Would you transcribe each of the entries exactly, with nothing added or dropped?

_Per-instance keypoint data:_

╔══

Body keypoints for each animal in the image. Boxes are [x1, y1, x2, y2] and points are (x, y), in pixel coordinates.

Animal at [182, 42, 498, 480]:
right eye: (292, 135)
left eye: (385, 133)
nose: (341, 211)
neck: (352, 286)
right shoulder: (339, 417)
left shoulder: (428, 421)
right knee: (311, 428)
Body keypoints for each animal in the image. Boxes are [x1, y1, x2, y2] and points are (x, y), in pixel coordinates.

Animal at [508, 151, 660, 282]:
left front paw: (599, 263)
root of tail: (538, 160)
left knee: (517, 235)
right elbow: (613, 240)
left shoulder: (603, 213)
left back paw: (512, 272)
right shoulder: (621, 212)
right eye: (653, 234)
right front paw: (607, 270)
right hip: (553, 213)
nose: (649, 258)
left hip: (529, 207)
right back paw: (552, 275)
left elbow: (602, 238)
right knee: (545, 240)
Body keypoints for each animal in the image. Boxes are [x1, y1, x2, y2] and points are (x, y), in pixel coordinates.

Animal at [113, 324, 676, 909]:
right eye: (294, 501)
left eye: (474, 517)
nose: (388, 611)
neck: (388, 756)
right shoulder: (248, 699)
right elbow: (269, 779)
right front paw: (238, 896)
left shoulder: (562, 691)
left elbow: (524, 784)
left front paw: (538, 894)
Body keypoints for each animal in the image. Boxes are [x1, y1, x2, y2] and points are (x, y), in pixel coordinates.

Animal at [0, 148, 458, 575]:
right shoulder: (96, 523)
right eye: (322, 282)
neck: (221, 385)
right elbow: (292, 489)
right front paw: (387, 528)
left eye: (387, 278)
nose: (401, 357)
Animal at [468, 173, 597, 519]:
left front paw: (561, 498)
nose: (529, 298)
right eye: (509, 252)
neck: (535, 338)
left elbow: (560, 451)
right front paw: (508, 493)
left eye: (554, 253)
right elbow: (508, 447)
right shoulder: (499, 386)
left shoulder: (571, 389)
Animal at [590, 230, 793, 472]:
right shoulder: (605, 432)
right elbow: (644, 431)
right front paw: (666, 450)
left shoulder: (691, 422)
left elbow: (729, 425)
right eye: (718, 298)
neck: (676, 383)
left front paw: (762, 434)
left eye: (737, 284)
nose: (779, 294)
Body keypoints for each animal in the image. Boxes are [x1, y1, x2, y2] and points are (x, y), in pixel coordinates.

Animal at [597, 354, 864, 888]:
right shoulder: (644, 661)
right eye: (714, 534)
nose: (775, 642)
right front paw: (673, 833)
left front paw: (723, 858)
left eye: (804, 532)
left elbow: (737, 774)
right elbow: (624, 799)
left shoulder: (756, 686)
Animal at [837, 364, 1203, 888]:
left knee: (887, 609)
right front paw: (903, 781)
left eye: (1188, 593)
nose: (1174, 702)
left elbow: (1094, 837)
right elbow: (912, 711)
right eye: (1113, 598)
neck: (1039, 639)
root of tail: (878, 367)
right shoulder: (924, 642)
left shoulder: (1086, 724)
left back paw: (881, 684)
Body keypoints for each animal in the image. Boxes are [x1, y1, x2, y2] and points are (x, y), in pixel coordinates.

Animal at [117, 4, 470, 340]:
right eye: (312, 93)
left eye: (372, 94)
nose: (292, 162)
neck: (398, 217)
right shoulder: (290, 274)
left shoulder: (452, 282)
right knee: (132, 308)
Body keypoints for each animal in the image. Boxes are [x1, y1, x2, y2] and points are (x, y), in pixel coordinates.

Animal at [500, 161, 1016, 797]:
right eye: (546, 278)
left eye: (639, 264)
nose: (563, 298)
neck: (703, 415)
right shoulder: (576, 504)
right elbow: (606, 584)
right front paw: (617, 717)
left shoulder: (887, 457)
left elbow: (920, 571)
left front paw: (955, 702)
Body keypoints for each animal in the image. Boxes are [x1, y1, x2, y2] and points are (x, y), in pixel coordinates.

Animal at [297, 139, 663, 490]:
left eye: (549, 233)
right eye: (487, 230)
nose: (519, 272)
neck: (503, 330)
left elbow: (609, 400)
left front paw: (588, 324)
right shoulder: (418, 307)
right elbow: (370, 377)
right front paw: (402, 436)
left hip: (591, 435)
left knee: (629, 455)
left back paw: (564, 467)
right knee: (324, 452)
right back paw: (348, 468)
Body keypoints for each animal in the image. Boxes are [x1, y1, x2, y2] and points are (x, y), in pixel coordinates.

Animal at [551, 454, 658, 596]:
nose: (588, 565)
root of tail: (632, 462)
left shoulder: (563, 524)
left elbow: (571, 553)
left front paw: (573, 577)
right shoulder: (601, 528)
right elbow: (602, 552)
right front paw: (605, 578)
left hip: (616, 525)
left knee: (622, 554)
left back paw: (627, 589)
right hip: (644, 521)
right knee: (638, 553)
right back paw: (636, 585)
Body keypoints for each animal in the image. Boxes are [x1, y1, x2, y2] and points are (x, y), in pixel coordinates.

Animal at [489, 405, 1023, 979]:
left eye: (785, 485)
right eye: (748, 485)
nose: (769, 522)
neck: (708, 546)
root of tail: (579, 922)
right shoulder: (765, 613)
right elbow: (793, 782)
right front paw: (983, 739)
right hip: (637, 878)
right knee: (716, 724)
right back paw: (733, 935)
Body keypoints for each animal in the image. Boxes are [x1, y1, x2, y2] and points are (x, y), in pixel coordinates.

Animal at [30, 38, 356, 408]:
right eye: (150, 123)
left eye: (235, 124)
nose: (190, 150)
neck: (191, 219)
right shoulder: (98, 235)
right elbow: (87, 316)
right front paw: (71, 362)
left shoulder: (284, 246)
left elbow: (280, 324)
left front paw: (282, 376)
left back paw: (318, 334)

╚══

_OUTPUT OF THE TASK:_
Body keypoints for each animal in the image. Boxes are [x1, y1, x2, y2] and points are (x, y), in pixel coordinates.

Animal at [182, 42, 498, 480]:
right eye: (292, 135)
left eye: (385, 133)
nose: (341, 211)
neck: (352, 286)
right shoulder: (339, 417)
left shoulder: (428, 421)
right knee: (311, 428)
Body keypoints for each animal in the image. Boxes are [x1, y1, x2, y2] and points are (x, y), in pixel coordinates.

Animal at [508, 151, 660, 282]:
left front paw: (599, 263)
root of tail: (538, 160)
left knee: (517, 235)
right elbow: (613, 240)
left shoulder: (603, 213)
left back paw: (512, 272)
right shoulder: (621, 212)
right eye: (653, 234)
right front paw: (607, 270)
right hip: (553, 213)
nose: (649, 258)
left hip: (529, 207)
right back paw: (552, 275)
left elbow: (602, 238)
right knee: (545, 240)
Body keypoints for each animal in the image. Boxes are [x1, y1, x2, y2] and points are (x, y), in pixel coordinates.

Animal at [113, 324, 676, 909]:
right eye: (294, 501)
left eye: (474, 517)
nose: (388, 611)
neck: (388, 756)
right shoulder: (248, 699)
right elbow: (269, 779)
right front paw: (238, 896)
left shoulder: (562, 691)
left elbow: (524, 784)
left front paw: (538, 894)
Body keypoints for each animal in the image. Boxes are [x1, y1, x2, y2] and points are (x, y), in pixel coordinates.

Animal at [0, 148, 458, 575]:
right shoulder: (96, 523)
right eye: (322, 282)
neck: (221, 385)
right elbow: (292, 489)
right front paw: (387, 528)
left eye: (387, 278)
nose: (401, 357)
Animal at [468, 173, 597, 519]:
left front paw: (561, 498)
nose: (529, 298)
right eye: (509, 252)
neck: (535, 338)
left elbow: (560, 451)
right front paw: (508, 493)
left eye: (554, 253)
right elbow: (508, 447)
right shoulder: (499, 386)
left shoulder: (571, 389)
Animal at [590, 230, 793, 472]:
right shoulder: (605, 432)
right elbow: (644, 431)
right front paw: (666, 450)
left shoulder: (691, 422)
left elbow: (729, 425)
right eye: (718, 298)
neck: (676, 383)
left front paw: (762, 434)
left eye: (737, 284)
nose: (779, 294)
Body keypoints for each animal in the image. Boxes are [x1, y1, x2, y2] and points are (x, y), in pixel coordinates.

Animal at [597, 354, 864, 888]:
right shoulder: (644, 661)
right eye: (714, 534)
nose: (775, 642)
right front paw: (673, 833)
left front paw: (723, 858)
left eye: (804, 532)
left elbow: (737, 774)
right elbow: (624, 799)
left shoulder: (756, 686)
Animal at [837, 364, 1203, 888]:
left knee: (887, 609)
right front paw: (903, 781)
left eye: (1188, 593)
nose: (1174, 702)
left elbow: (1094, 837)
right elbow: (912, 711)
right eye: (1113, 598)
neck: (1039, 639)
root of tail: (878, 367)
right shoulder: (924, 642)
left shoulder: (1086, 724)
left back paw: (881, 684)
Body keypoints for each animal in the image. Boxes are [x1, y1, x2, y2] and points are (x, y), in pixel coordinates.

Animal at [117, 4, 470, 340]:
right eye: (312, 93)
left eye: (372, 94)
nose: (292, 162)
neck: (398, 217)
right shoulder: (290, 274)
left shoulder: (452, 282)
right knee: (132, 308)
Body keypoints for each animal in the image. Boxes are [x1, y1, x2, y2] and points are (x, y), in pixel coordinates.

Animal at [500, 161, 1016, 797]:
right eye: (546, 278)
left eye: (639, 264)
nose: (563, 298)
neck: (703, 415)
right shoulder: (576, 504)
right elbow: (606, 584)
right front paw: (617, 717)
left shoulder: (887, 457)
left elbow: (920, 571)
left front paw: (955, 702)
Body keypoints for each animal in the image. Boxes are [x1, y1, x2, y2] and points are (x, y), in pixel coordinates.

Animal at [297, 139, 663, 490]:
left eye: (549, 233)
right eye: (487, 230)
nose: (519, 272)
neck: (503, 330)
left elbow: (609, 400)
left front paw: (588, 324)
right shoulder: (418, 307)
right elbow: (370, 377)
right front paw: (402, 436)
left hip: (591, 435)
left knee: (629, 455)
left back paw: (564, 467)
right knee: (324, 452)
right back paw: (348, 468)
Body keypoints for each animal in the image. Boxes are [x1, y1, x2, y2] and points are (x, y), in pixel coordinates.

Animal at [551, 454, 658, 596]:
nose: (588, 565)
root of tail: (632, 462)
left shoulder: (563, 524)
left elbow: (571, 553)
left front paw: (573, 577)
right shoulder: (601, 528)
right elbow: (602, 552)
right front paw: (605, 578)
left hip: (616, 525)
left knee: (622, 554)
left back paw: (627, 589)
right hip: (644, 521)
right knee: (638, 553)
right back paw: (636, 585)
Body keypoints for each animal in the image. Boxes are [x1, y1, x2, y2] and points are (x, y), in pixel coordinates.

Animal at [489, 405, 1023, 979]:
left eye: (785, 485)
right eye: (748, 485)
nose: (769, 522)
neck: (708, 546)
root of tail: (579, 922)
right shoulder: (765, 613)
right elbow: (793, 782)
right front paw: (983, 739)
right hip: (637, 878)
right knee: (716, 724)
right back paw: (733, 935)
Body keypoints for each animal in the image. Boxes are [x1, y1, x2, y2] and points are (x, y), in pixel coordinates.

Animal at [30, 38, 356, 408]:
right eye: (150, 123)
left eye: (235, 124)
nose: (190, 150)
neck: (191, 219)
right shoulder: (98, 235)
right elbow: (87, 316)
right front paw: (71, 362)
left shoulder: (284, 246)
left elbow: (280, 324)
left front paw: (282, 376)
left back paw: (318, 334)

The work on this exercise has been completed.